One day we were all dressed up in our very best clothes because we were going to Mrs Cornfoot’s for afternoon tea. While we were waiting, I cajoled Peter into picking up the shafts of a farm cart and pulling Betty and me around. Of course, the cart tipped over into the muddy dam and we were such a mess we couldn’t go to Mrs Cornfoot’s. Auntie Ellie was confounded but maybe
somewhat relieved, as I think she was scared of Mrs Cornfoot, who would have sat there all afternoon alone with her specially baked cake — all because of me.”
I put the toast in.“You must put it twice,” Mum says. “The second time it will come up beautifully brown. You need your butter poised.”
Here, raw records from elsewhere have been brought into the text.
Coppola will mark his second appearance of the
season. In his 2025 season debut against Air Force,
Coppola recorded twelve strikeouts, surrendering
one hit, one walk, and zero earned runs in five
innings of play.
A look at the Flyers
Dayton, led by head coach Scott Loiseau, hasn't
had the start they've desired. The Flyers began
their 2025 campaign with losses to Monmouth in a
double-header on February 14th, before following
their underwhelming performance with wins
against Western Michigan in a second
I say, “We are out of Marmite.” “No! This is the first time in my life I am out of Marmite.” She is flummoxed. She goes to the cupboard and peers into the Marmite jar. “You’ll scratch enough for yourself. I’ll have peanut butter.”“Do you like peanut butter?” I ask.“Only on toast. I don’t go around eating spoonfuls of peanut butter.”
Mum says she doesn’t know why Moley and I bother with French. I say it’s like our Te Reo, but she doesn’t know why New Zealanders bother with this either.Mum says the actress playing Di in The Crown puts her head down too much — these sharp observations of Mum, like a hawk spotting a mouse.